• Task objective
Write out every line of the material below word for word, from the first line to the last.

Extracted data entries:
====================

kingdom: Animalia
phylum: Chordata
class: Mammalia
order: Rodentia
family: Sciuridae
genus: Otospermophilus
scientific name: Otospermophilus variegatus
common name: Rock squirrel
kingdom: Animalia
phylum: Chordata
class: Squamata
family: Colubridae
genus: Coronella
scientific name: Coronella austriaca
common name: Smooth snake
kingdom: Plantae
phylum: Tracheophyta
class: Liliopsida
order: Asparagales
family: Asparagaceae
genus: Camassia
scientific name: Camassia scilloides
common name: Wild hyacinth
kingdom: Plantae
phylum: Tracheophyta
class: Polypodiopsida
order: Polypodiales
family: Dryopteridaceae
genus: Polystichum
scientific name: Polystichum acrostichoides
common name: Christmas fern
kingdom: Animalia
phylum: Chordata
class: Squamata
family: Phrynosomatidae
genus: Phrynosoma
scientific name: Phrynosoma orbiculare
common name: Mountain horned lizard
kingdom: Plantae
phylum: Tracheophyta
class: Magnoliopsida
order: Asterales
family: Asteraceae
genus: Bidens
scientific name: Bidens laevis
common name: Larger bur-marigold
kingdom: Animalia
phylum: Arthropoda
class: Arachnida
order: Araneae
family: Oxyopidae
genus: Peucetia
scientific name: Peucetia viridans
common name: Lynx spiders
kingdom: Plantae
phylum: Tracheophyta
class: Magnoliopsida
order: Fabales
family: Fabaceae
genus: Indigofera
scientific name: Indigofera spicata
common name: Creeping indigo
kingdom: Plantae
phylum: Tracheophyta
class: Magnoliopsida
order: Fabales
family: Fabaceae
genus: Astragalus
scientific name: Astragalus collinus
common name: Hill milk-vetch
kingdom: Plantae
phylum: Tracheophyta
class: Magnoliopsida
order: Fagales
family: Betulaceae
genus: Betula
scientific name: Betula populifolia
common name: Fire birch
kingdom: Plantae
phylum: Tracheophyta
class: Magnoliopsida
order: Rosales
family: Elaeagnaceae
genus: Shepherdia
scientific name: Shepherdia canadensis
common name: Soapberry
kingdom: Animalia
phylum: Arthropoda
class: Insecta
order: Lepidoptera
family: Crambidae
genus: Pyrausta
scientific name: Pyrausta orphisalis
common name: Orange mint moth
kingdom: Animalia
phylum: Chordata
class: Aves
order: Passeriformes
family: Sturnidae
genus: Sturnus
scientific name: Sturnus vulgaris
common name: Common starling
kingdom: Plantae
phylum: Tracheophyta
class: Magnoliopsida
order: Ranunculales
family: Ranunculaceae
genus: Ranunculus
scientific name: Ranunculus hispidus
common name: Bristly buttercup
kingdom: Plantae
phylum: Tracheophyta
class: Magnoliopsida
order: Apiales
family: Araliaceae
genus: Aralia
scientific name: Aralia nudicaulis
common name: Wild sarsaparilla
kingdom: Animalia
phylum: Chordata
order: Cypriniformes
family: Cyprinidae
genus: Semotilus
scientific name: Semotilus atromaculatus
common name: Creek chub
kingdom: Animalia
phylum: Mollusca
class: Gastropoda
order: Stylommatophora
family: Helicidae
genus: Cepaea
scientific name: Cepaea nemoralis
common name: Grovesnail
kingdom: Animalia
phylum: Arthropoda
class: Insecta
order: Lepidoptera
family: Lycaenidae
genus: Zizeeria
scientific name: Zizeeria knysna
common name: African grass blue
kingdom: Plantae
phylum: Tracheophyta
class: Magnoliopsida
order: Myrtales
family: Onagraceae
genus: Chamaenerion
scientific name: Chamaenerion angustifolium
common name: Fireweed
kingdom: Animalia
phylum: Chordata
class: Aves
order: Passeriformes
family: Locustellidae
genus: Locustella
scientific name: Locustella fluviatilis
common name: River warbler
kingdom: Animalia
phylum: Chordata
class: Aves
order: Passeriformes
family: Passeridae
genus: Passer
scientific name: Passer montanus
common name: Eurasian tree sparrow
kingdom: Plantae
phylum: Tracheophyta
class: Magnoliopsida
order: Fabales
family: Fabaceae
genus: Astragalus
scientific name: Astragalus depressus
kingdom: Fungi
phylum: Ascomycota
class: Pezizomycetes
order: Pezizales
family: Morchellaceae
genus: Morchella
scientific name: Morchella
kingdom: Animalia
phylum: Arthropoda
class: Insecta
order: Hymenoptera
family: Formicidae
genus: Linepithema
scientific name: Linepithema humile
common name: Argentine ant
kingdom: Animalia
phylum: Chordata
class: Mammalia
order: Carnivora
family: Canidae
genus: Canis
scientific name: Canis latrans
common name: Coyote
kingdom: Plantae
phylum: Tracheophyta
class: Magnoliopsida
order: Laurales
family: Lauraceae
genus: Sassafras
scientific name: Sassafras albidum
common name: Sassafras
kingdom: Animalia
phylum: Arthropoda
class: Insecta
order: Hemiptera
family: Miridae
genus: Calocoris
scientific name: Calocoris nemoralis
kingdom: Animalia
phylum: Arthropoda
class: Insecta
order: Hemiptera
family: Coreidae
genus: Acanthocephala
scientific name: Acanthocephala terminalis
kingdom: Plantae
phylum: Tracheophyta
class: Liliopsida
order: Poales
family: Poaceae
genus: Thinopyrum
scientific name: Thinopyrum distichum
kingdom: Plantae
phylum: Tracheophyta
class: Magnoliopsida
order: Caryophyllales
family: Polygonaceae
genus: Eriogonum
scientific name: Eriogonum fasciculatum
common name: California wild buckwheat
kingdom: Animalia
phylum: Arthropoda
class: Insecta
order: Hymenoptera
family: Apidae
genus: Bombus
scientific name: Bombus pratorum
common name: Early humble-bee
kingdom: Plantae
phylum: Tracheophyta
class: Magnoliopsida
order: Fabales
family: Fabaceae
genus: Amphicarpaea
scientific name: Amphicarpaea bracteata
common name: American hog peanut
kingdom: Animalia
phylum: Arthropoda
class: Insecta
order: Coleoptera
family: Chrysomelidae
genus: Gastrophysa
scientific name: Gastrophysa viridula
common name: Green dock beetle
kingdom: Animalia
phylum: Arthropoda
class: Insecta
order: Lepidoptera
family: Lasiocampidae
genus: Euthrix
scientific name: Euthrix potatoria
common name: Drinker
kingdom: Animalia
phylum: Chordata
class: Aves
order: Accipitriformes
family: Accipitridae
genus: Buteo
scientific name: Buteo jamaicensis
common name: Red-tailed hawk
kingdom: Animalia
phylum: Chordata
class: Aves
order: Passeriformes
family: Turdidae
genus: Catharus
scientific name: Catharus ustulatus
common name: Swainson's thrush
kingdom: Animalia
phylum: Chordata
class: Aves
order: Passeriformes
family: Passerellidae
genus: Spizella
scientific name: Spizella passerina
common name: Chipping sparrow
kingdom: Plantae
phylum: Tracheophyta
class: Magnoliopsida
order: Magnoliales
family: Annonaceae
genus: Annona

====================

• Final result
kingdom: Animalia
phylum: Chordata
class: Mammalia
order: Rodentia
family: Sciuridae
genus: Otospermophilus
scientific name: Otospermophilus variegatus
common name: Rock squirrel
kingdom: Animalia
phylum: Chordata
class: Squamata
family: Colubridae
genus: Coronella
scientific name: Coronella austriaca
common name: Smooth snake
kingdom: Plantae
phylum: Tracheophyta
class: Liliopsida
order: Asparagales
family: Asparagaceae
genus: Camassia
scientific name: Camassia scilloides
common name: Wild hyacinth
kingdom: Plantae
phylum: Tracheophyta
class: Polypodiopsida
order: Polypodiales
family: Dryopteridaceae
genus: Polystichum
scientific name: Polystichum acrostichoides
common name: Christmas fern
kingdom: Animalia
phylum: Chordata
class: Squamata
family: Phrynosomatidae
genus: Phrynosoma
scientific name: Phrynosoma orbiculare
common name: Mountain horned lizard
kingdom: Plantae
phylum: Tracheophyta
class: Magnoliopsida
order: Asterales
family: Asteraceae
genus: Bidens
scientific name: Bidens laevis
common name: Larger bur-marigold
kingdom: Animalia
phylum: Arthropoda
class: Arachnida
order: Araneae
family: Oxyopidae
genus: Peucetia
scientific name: Peucetia viridans
common name: Lynx spiders
kingdom: Plantae
phylum: Tracheophyta
class: Magnoliopsida
order: Fabales
family: Fabaceae
genus: Indigofera
scientific name: Indigofera spicata
common name: Creeping indigo
kingdom: Plantae
phylum: Tracheophyta
class: Magnoliopsida
order: Fabales
family: Fabaceae
genus: Astragalus
scientific name: Astragalus collinus
common name: Hill milk-vetch
kingdom: Plantae
phylum: Tracheophyta
class: Magnoliopsida
order: Fagales
family: Betulaceae
genus: Betula
scientific name: Betula populifolia
common name: Fire birch
kingdom: Plantae
phylum: Tracheophyta
class: Magnoliopsida
order: Rosales
family: Elaeagnaceae
genus: Shepherdia
scientific name: Shepherdia canadensis
common name: Soapberry
kingdom: Animalia
phylum: Arthropoda
class: Insecta
order: Lepidoptera
family: Crambidae
genus: Pyrausta
scientific name: Pyrausta orphisalis
common name: Orange mint moth
kingdom: Animalia
phylum: Chordata
class: Aves
order: Passeriformes
family: Sturnidae
genus: Sturnus
scientific name: Sturnus vulgaris
common name: Common starling
kingdom: Plantae
phylum: Tracheophyta
class: Magnoliopsida
order: Ranunculales
family: Ranunculaceae
genus: Ranunculus
scientific name: Ranunculus hispidus
common name: Bristly buttercup
kingdom: Plantae
phylum: Tracheophyta
class: Magnoliopsida
order: Apiales
family: Araliaceae
genus: Aralia
scientific name: Aralia nudicaulis
common name: Wild sarsaparilla
kingdom: Animalia
phylum: Chordata
order: Cypriniformes
family: Cyprinidae
genus: Semotilus
scientific name: Semotilus atromaculatus
common name: Creek chub
kingdom: Animalia
phylum: Mollusca
class: Gastropoda
order: Stylommatophora
family: Helicidae
genus: Cepaea
scientific name: Cepaea nemoralis
common name: Grovesnail
kingdom: Animalia
phylum: Arthropoda
class: Insecta
order: Lepidoptera
family: Lycaenidae
genus: Zizeeria
scientific name: Zizeeria knysna
common name: African grass blue
kingdom: Plantae
phylum: Tracheophyta
class: Magnoliopsida
order: Myrtales
family: Onagraceae
genus: Chamaenerion
scientific name: Chamaenerion angustifolium
common name: Fireweed
kingdom: Animalia
phylum: Chordata
class: Aves
order: Passeriformes
family: Locustellidae
genus: Locustella
scientific name: Locustella fluviatilis
common name: River warbler
kingdom: Animalia
phylum: Chordata
class: Aves
order: Passeriformes
family: Passeridae
genus: Passer
scientific name: Passer montanus
common name: Eurasian tree sparrow
kingdom: Plantae
phylum: Tracheophyta
class: Magnoliopsida
order: Fabales
family: Fabaceae
genus: Astragalus
scientific name: Astragalus depressus
kingdom: Fungi
phylum: Ascomycota
class: Pezizomycetes
order: Pezizales
family: Morchellaceae
genus: Morchella
scientific name: Morchella
kingdom: Animalia
phylum: Arthropoda
class: Insecta
order: Hymenoptera
family: Formicidae
genus: Linepithema
scientific name: Linepithema humile
common name: Argentine ant
kingdom: Animalia
phylum: Chordata
class: Mammalia
order: Carnivora
family: Canidae
genus: Canis
scientific name: Canis latrans
common name: Coyote
kingdom: Plantae
phylum: Tracheophyta
class: Magnoliopsida
order: Laurales
family: Lauraceae
genus: Sassafras
scientific name: Sassafras albidum
common name: Sassafras
kingdom: Animalia
phylum: Arthropoda
class: Insecta
order: Hemiptera
family: Miridae
genus: Calocoris
scientific name: Calocoris nemoralis
kingdom: Animalia
phylum: Arthropoda
class: Insecta
order: Hemiptera
family: Coreidae
genus: Acanthocephala
scientific name: Acanthocephala terminalis
kingdom: Plantae
phylum: Tracheophyta
class: Liliopsida
order: Poales
family: Poaceae
genus: Thinopyrum
scientific name: Thinopyrum distichum
kingdom: Plantae
phylum: Tracheophyta
class: Magnoliopsida
order: Caryophyllales
family: Polygonaceae
genus: Eriogonum
scientific name: Eriogonum fasciculatum
common name: California wild buckwheat
kingdom: Animalia
phylum: Arthropoda
class: Insecta
order: Hymenoptera
family: Apidae
genus: Bombus
scientific name: Bombus pratorum
common name: Early humble-bee
kingdom: Plantae
phylum: Tracheophyta
class: Magnoliopsida
order: Fabales
family: Fabaceae
genus: Amphicarpaea
scientific name: Amphicarpaea bracteata
common name: American hog peanut
kingdom: Animalia
phylum: Arthropoda
class: Insecta
order: Coleoptera
family: Chrysomelidae
genus: Gastrophysa
scientific name: Gastrophysa viridula
common name: Green dock beetle
kingdom: Animalia
phylum: Arthropoda
class: Insecta
order: Lepidoptera
family: Lasiocampidae
genus: Euthrix
scientific name: Euthrix potatoria
common name: Drinker
kingdom: Animalia
phylum: Chordata
class: Aves
order: Accipitriformes
family: Accipitridae
genus: Buteo
scientific name: Buteo jamaicensis
common name: Red-tailed hawk
kingdom: Animalia
phylum: Chordata
class: Aves
order: Passeriformes
family: Turdidae
genus: Catharus
scientific name: Catharus ustulatus
common name: Swainson's thrush
kingdom: Animalia
phylum: Chordata
class: Aves
order: Passeriformes
family: Passerellidae
genus: Spizella
scientific name: Spizella passerina
common name: Chipping sparrow
kingdom: Plantae
phylum: Tracheophyta
class: Magnoliopsida
order: Magnoliales
family: Annonaceae
genus: Annona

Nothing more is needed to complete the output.